ABSTRACT

The chapter offers fresh perspectives on Rubbra’s often experimental work with dancers during the 1930s. Three professional collaborations are explored: with the Indian dancer Menaka; with Margaret Barr and her Dance-Drama Group at Dartington; culminating in 1938 in a project with the stage designer Peter Goffin to create the scenario, music and stage design for a complete ballet, Prism, Op. 48. Newly discovered manuscripts allow discussion of Rubbra’s music for Menaka’s dance Usha and Barr’s The Three Sisters, alongside aspects of their staging and scenarios.
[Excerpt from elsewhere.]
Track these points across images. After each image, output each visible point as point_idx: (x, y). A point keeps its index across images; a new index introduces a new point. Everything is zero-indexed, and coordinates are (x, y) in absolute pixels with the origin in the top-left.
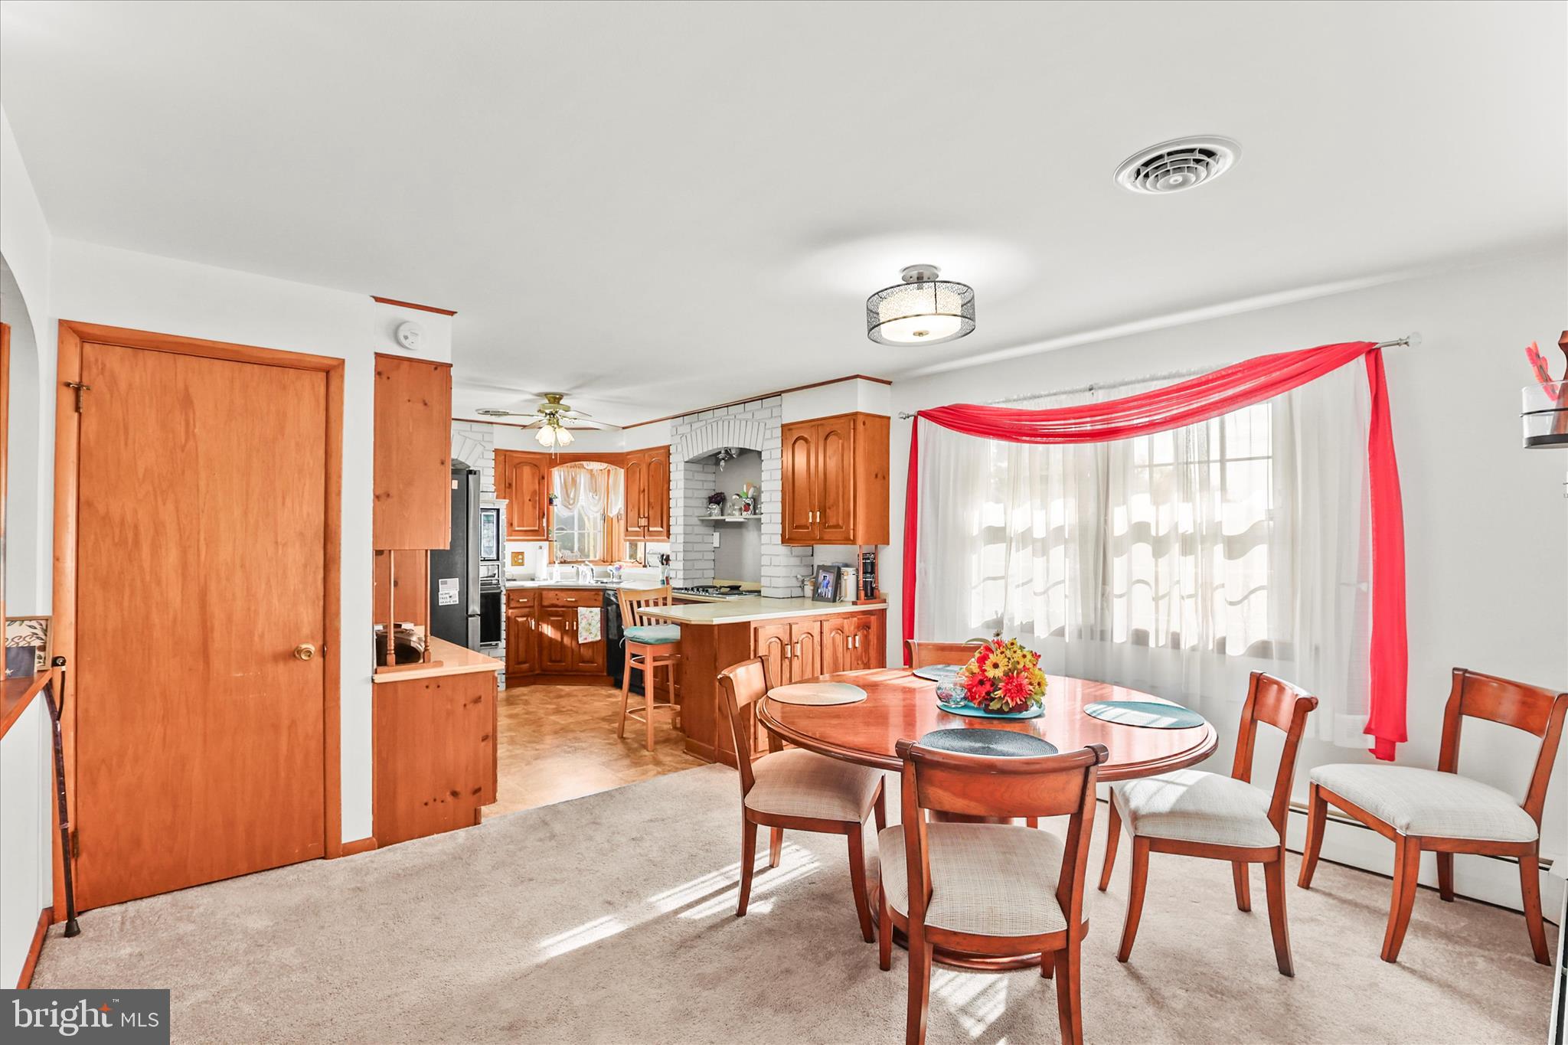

Various spiritual threads run through Rubbra’s work with dancers. Dance itself, an emergent art-form in the 1930s, was seen as having the power to unite body, soul and spirit. Left-wing political ideals, relating to Indian nationalism in Menaka’s work, and to socialism and pacifism in Barr’s dance-dramas, combine with spiritual imagery to conjure up a past ‘golden age’ or to convey a utopian message. The unifying notion of Gesamtkunstwerk underpins the Dartington dance-dramas and Rubbra’s and Goffin’s own ballet. In Prism, scenario, stage design and music combine in an abstract ballet demonstrating its creators’ interest in the evolution of consciousness and esoteric thought. Its multimodal nature lends itself to analysis using Conceptual Integration Networks.